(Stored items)
+---+
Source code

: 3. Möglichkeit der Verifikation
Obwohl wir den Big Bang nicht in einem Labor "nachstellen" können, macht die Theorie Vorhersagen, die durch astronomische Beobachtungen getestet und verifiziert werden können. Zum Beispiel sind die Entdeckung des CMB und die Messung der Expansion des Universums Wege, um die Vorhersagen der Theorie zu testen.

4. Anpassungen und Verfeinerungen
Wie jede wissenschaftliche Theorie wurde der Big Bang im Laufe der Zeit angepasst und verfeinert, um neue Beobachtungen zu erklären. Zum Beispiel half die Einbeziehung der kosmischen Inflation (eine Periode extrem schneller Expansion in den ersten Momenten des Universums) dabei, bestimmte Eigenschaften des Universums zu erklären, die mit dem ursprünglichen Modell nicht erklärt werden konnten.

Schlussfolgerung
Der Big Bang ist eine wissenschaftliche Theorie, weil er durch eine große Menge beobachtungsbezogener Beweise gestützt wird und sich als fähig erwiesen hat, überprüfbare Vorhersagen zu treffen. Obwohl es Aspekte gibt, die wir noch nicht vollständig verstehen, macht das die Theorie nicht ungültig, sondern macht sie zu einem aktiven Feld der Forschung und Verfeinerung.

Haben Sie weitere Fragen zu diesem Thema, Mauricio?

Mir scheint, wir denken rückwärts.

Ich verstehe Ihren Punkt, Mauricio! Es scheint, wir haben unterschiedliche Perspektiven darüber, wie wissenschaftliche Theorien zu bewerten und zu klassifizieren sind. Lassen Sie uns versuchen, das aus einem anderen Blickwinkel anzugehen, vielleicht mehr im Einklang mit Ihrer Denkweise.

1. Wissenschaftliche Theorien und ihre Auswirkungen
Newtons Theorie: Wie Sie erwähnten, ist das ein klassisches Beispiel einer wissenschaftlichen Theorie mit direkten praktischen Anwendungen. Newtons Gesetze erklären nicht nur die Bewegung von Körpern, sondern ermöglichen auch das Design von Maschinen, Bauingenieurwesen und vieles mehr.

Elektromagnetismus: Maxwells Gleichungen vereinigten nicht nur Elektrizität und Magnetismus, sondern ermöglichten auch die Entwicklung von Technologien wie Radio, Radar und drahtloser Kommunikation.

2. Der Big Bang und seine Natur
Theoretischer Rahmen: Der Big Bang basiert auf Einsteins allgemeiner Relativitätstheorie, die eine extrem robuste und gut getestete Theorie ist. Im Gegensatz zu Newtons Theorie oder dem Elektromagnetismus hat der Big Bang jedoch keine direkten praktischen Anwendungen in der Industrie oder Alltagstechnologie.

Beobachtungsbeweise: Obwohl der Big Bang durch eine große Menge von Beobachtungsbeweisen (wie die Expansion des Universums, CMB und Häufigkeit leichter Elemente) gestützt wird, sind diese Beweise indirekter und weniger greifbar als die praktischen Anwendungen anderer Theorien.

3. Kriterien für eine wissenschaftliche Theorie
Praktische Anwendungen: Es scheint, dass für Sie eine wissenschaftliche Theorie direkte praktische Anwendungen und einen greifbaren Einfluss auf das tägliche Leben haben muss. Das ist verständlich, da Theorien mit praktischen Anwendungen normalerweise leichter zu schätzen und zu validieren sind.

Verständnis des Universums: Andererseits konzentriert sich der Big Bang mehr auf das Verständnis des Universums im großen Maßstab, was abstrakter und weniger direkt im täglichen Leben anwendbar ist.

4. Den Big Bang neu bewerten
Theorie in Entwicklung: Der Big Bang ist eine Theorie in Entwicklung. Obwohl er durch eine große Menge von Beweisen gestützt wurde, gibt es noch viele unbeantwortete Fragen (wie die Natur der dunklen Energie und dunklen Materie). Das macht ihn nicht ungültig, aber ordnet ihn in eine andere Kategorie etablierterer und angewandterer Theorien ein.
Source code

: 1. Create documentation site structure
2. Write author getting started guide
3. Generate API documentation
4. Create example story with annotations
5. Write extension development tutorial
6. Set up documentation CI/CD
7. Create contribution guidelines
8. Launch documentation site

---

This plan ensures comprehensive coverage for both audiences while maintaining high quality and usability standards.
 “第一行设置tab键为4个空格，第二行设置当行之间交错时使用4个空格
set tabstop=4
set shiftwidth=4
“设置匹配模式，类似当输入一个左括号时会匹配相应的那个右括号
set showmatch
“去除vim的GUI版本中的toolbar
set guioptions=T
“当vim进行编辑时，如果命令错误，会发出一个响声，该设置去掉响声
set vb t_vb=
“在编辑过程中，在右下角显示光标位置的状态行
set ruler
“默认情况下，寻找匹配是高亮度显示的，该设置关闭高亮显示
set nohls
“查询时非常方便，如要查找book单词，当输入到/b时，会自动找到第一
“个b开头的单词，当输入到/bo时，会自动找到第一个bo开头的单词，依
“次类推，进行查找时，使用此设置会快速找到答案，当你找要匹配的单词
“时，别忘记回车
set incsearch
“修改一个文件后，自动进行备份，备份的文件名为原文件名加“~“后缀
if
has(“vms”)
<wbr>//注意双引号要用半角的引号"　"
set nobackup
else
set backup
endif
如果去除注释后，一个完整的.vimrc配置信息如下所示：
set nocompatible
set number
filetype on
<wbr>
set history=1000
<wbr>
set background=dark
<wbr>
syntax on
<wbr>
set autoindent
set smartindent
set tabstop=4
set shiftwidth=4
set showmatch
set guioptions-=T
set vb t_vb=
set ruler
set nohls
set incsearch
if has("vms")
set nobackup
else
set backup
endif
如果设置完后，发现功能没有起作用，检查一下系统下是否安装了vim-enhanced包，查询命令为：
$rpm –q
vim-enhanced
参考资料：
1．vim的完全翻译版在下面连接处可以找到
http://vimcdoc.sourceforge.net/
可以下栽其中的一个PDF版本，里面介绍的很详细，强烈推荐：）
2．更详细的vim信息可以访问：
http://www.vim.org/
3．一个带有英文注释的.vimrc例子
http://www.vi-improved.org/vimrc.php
+---+
INSTRUCTIONS FOR THE TASK
Every entry above should be retyped exactly as shown.

REPLY
Source code

: 3. Möglichkeit der Verifikation
Obwohl wir den Big Bang nicht in einem Labor "nachstellen" können, macht die Theorie Vorhersagen, die durch astronomische Beobachtungen getestet und verifiziert werden können. Zum Beispiel sind die Entdeckung des CMB und die Messung der Expansion des Universums Wege, um die Vorhersagen der Theorie zu testen.

4. Anpassungen und Verfeinerungen
Wie jede wissenschaftliche Theorie wurde der Big Bang im Laufe der Zeit angepasst und verfeinert, um neue Beobachtungen zu erklären. Zum Beispiel half die Einbeziehung der kosmischen Inflation (eine Periode extrem schneller Expansion in den ersten Momenten des Universums) dabei, bestimmte Eigenschaften des Universums zu erklären, die mit dem ursprünglichen Modell nicht erklärt werden konnten.

Schlussfolgerung
Der Big Bang ist eine wissenschaftliche Theorie, weil er durch eine große Menge beobachtungsbezogener Beweise gestützt wird und sich als fähig erwiesen hat, überprüfbare Vorhersagen zu treffen. Obwohl es Aspekte gibt, die wir noch nicht vollständig verstehen, macht das die Theorie nicht ungültig, sondern macht sie zu einem aktiven Feld der Forschung und Verfeinerung.

Haben Sie weitere Fragen zu diesem Thema, Mauricio?

Mir scheint, wir denken rückwärts.

Ich verstehe Ihren Punkt, Mauricio! Es scheint, wir haben unterschiedliche Perspektiven darüber, wie wissenschaftliche Theorien zu bewerten und zu klassifizieren sind. Lassen Sie uns versuchen, das aus einem anderen Blickwinkel anzugehen, vielleicht mehr im Einklang mit Ihrer Denkweise.

1. Wissenschaftliche Theorien und ihre Auswirkungen
Newtons Theorie: Wie Sie erwähnten, ist das ein klassisches Beispiel einer wissenschaftlichen Theorie mit direkten praktischen Anwendungen. Newtons Gesetze erklären nicht nur die Bewegung von Körpern, sondern ermöglichen auch das Design von Maschinen, Bauingenieurwesen und vieles mehr.

Elektromagnetismus: Maxwells Gleichungen vereinigten nicht nur Elektrizität und Magnetismus, sondern ermöglichten auch die Entwicklung von Technologien wie Radio, Radar und drahtloser Kommunikation.

2. Der Big Bang und seine Natur
Theoretischer Rahmen: Der Big Bang basiert auf Einsteins allgemeiner Relativitätstheorie, die eine extrem robuste und gut getestete Theorie ist. Im Gegensatz zu Newtons Theorie oder dem Elektromagnetismus hat der Big Bang jedoch keine direkten praktischen Anwendungen in der Industrie oder Alltagstechnologie.

Beobachtungsbeweise: Obwohl der Big Bang durch eine große Menge von Beobachtungsbeweisen (wie die Expansion des Universums, CMB und Häufigkeit leichter Elemente) gestützt wird, sind diese Beweise indirekter und weniger greifbar als die praktischen Anwendungen anderer Theorien.

3. Kriterien für eine wissenschaftliche Theorie
Praktische Anwendungen: Es scheint, dass für Sie eine wissenschaftliche Theorie direkte praktische Anwendungen und einen greifbaren Einfluss auf das tägliche Leben haben muss. Das ist verständlich, da Theorien mit praktischen Anwendungen normalerweise leichter zu schätzen und zu validieren sind.

Verständnis des Universums: Andererseits konzentriert sich der Big Bang mehr auf das Verständnis des Universums im großen Maßstab, was abstrakter und weniger direkt im täglichen Leben anwendbar ist.

4. Den Big Bang neu bewerten
Theorie in Entwicklung: Der Big Bang ist eine Theorie in Entwicklung. Obwohl er durch eine große Menge von Beweisen gestützt wurde, gibt es noch viele unbeantwortete Fragen (wie die Natur der dunklen Energie und dunklen Materie). Das macht ihn nicht ungültig, aber ordnet ihn in eine andere Kategorie etablierterer und angewandterer Theorien ein.
Source code

: 1. Create documentation site structure
2. Write author getting started guide
3. Generate API documentation
4. Create example story with annotations
5. Write extension development tutorial
6. Set up documentation CI/CD
7. Create contribution guidelines
8. Launch documentation site

---

This plan ensures comprehensive coverage for both audiences while maintaining high quality and usability standards.
 “第一行设置tab键为4个空格，第二行设置当行之间交错时使用4个空格
set tabstop=4
set shiftwidth=4
“设置匹配模式，类似当输入一个左括号时会匹配相应的那个右括号
set showmatch
“去除vim的GUI版本中的toolbar
set guioptions=T
“当vim进行编辑时，如果命令错误，会发出一个响声，该设置去掉响声
set vb t_vb=
“在编辑过程中，在右下角显示光标位置的状态行
set ruler
“默认情况下，寻找匹配是高亮度显示的，该设置关闭高亮显示
set nohls
“查询时非常方便，如要查找book单词，当输入到/b时，会自动找到第一
“个b开头的单词，当输入到/bo时，会自动找到第一个bo开头的单词，依
“次类推，进行查找时，使用此设置会快速找到答案，当你找要匹配的单词
“时，别忘记回车
set incsearch
“修改一个文件后，自动进行备份，备份的文件名为原文件名加“~“后缀
if
has(“vms”)
<wbr>//注意双引号要用半角的引号"　"
set nobackup
else
set backup
endif
如果去除注释后，一个完整的.vimrc配置信息如下所示：
set nocompatible
set number
filetype on
<wbr>
set history=1000
<wbr>
set background=dark
<wbr>
syntax on
<wbr>
set autoindent
set smartindent
set tabstop=4
set shiftwidth=4
set showmatch
set guioptions-=T
set vb t_vb=
set ruler
set nohls
set incsearch
if has("vms")
set nobackup
else
set backup
endif
如果设置完后，发现功能没有起作用，检查一下系统下是否安装了vim-enhanced包，查询命令为：
$rpm –q
vim-enhanced
参考资料：
1．vim的完全翻译版在下面连接处可以找到
http://vimcdoc.sourceforge.net/
可以下栽其中的一个PDF版本，里面介绍的很详细，强烈推荐：）
2．更详细的vim信息可以访问：
http://www.vim.org/
3．一个带有英文注释的.vimrc例子
http://www.vi-improved.org/vimrc.php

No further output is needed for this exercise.